Learning from Didion

He said: the sky was this pink no painter could approximate, one of the detonation theorist used to try, a pretty fair Sunday painter, he never got it.


Democracy by Joan Didion

Democracy is about many things, but one of them is the testing of nuclear weapons in the South Pacific. I recommend the novel. Here are some quick thoughts about this sentence from Didion’s book.
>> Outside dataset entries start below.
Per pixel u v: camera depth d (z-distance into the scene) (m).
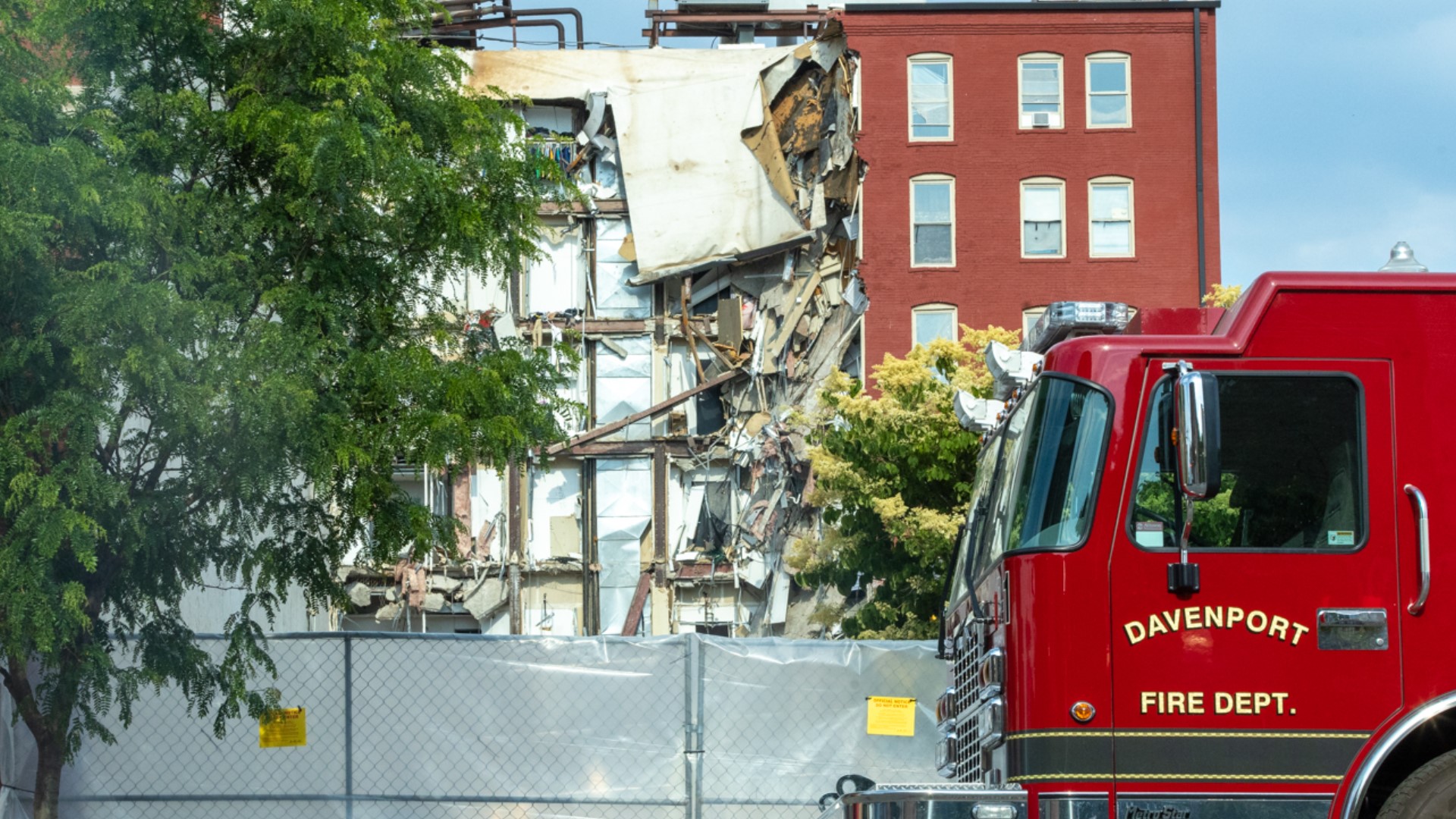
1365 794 31.20
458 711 55.59
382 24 48.41
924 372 94.62
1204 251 162.38
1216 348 31.89
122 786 54.47
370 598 162.00
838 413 101.56
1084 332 35.34
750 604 165.50
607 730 55.78
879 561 95.88
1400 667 30.73
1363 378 31.78
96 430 40.41
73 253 42.09
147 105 43.16
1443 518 31.17
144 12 43.62
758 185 167.88
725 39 182.62
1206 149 164.12
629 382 169.38
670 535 166.88
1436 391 31.66
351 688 55.50
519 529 166.00
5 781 52.72
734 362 166.88
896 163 164.25
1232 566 31.03
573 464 169.25
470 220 46.12
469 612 164.62
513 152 51.75
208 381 40.44
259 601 45.84
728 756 55.69
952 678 39.78
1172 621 30.92
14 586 38.50
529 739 55.59
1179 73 164.75
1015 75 165.25
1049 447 32.09
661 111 169.88
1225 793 30.44
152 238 41.75
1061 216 163.62
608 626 166.25
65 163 39.03
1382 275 32.22
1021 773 31.05
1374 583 31.00
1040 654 31.03
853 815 32.09
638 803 55.41
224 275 42.88
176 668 44.88
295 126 42.69
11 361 39.44
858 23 165.62
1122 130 164.12
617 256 171.25
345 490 44.31
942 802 31.02
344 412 43.03
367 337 45.75
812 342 165.62
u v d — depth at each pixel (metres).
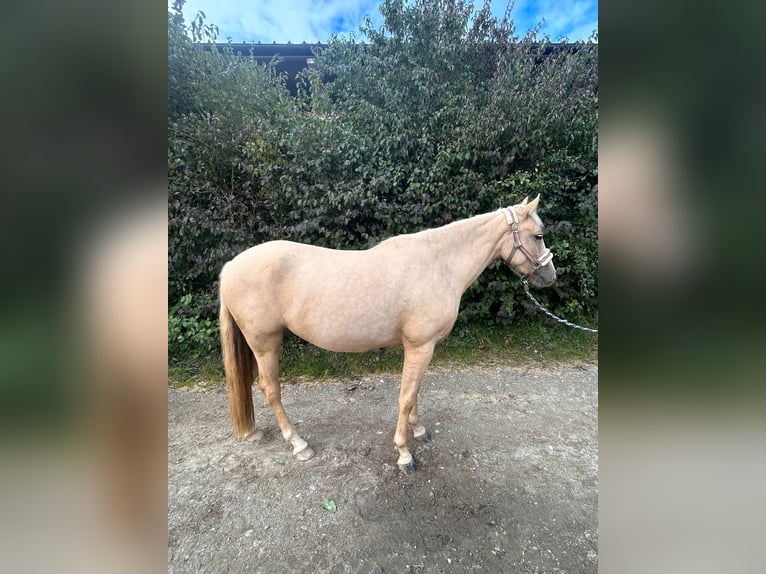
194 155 3.45
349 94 4.03
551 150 3.51
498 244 1.88
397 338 1.75
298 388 2.91
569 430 2.27
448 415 2.44
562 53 3.77
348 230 3.55
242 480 1.80
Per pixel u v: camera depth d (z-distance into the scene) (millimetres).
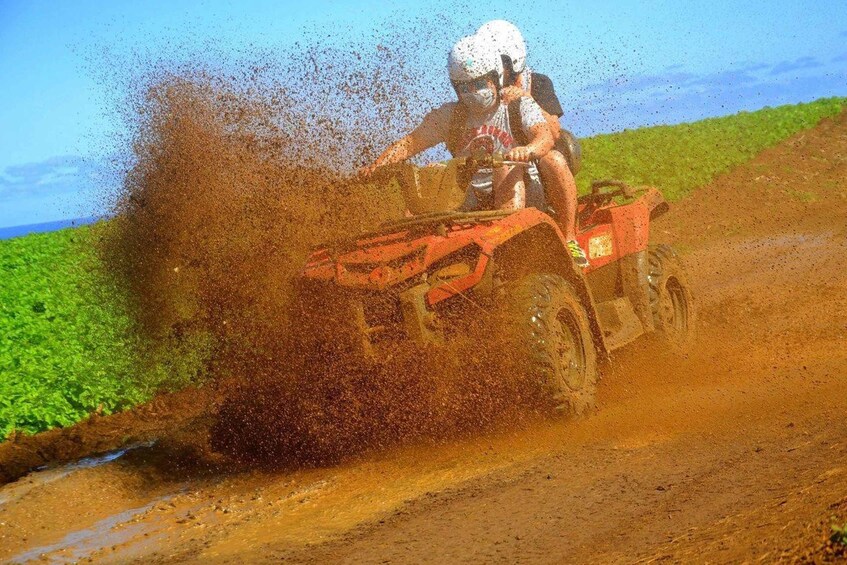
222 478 5965
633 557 3496
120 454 7000
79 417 8664
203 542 4590
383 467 5672
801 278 12039
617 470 4840
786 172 25422
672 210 21391
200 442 6648
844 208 19516
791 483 4066
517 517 4262
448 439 6051
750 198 22125
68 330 12680
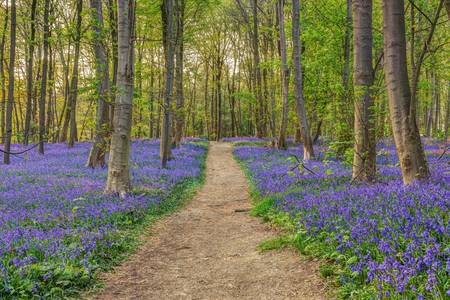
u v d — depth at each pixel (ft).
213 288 22.13
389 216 22.47
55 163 73.97
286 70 98.53
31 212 33.73
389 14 31.81
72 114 106.73
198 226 38.19
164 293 21.56
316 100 74.79
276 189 47.80
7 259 21.36
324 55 86.12
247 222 38.45
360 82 41.73
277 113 156.25
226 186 65.16
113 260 25.98
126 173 45.37
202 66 206.18
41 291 19.24
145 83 142.20
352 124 45.83
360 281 18.29
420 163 31.78
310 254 24.25
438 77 115.34
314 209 30.48
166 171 67.51
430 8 66.08
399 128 32.27
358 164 41.88
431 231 19.24
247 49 173.17
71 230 28.71
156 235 34.19
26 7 105.70
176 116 100.73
  • The comma splices rush readers to the phrase “he never got it.” Why? Where in your writing might you use this technique of moving readers toward a phrase quickly? Which phrase?
  • This sentence characterizes the “he” who said it. One of the things he remembers from the nuclear testing is this painter’s efforts. It is an interesting enough memory for this character that he brings it back up, and that tells readers about him. But this sentence also characterizes the detonation theorist who paints. The response of the theorist to his own work is to try and capture the results of it (particles raised by the tests change the color of the sky). One sentence characterizes the person who said it and the person the sentence is about.
  • “Detonation theorist,” at least for me, provides an interesting contrast with the rest of the sentence and the setting around it. The specifics associated with painting might be well known to readers (brushes and paint, canvas or houses), but fewer specifics are obviously associated with the work of a detonation theorist. What professions can contrast with hobbies or other activities? “Psychiatrist” and “serial killer” is one example Harris has used. These contrasts can provide an initial kernel of characterization.
  • This sentence also demonstrates the possibility of quickly capturing big, philosophical questions. An entire manuscript isn’t necessary to ask about how humans respond to preparing for war or coping with, perhaps, difficult employment. The question can be raised quickly, though resolving or exploring it takes more time.

Vonnegut’s tips

  1. Use the time of a total stranger in such a way that he or she will not feel the time was wasted.
  2. Give the reader at least one character he or she can root for.
  3. Every character should want something, even if it is only a glass of water.
  4. Every sentence must do one of two things — reveal character or advance the action.
  5. Start as close to the end as possible.
  6. Be a sadist. No matter how sweet and innocent your leading characters, make awful things happen to them–in order that the reader may see what they are made of.
  7. Write to please just one person. If you open a window and make love to the world, so to speak, your story will get pneumonia.
  8. Give your readers as much information as possible as soon as possible. To heck with suspense. Readers should have such complete understanding of what is going on, where and why, that they could finish the story themselves, should cockroaches eat the last few pages.

Points of view are flexible

The main point of any point of view has to be not confusing readers; that’s so central it often goes without saying. In my efforts not to be confusing, however, I sometimes don’t allow myself to see some of the possible flexibility points of view provide. Crossing to Safety, for example, is clearly in first person, but consider these sentences:

“Who is this boy?” I can imagine her mother asking. “Do we know him? Do we know his family?”

Suppose they are sitting on Aunt Emily’s porch, looking down across waist-high ferns and raspberry bushes to the lake. It is a day of traveling clouds. The porch is a sheltered pocket, though the wind is strong enough to scrape limbs across the roof.

Almost without exception, the next thirty-four pages are the first-person narrator providing readers with details of the inner lives of other characters. The narrator does remind readers periodically that he is imagining these inner lives. Contrasts between the narrator’s suppositions and the actual inner lives of characters (as they might have been revealed by dialogue) aren’t obvious.

The next time I write in first person, I’ll use this sort of narrator.

(What’s a good name for it, by the way? Not omniscient, because the narrator doesn’t really claim to know those inner lives. Unreliable doesn’t seem quiet right, either.)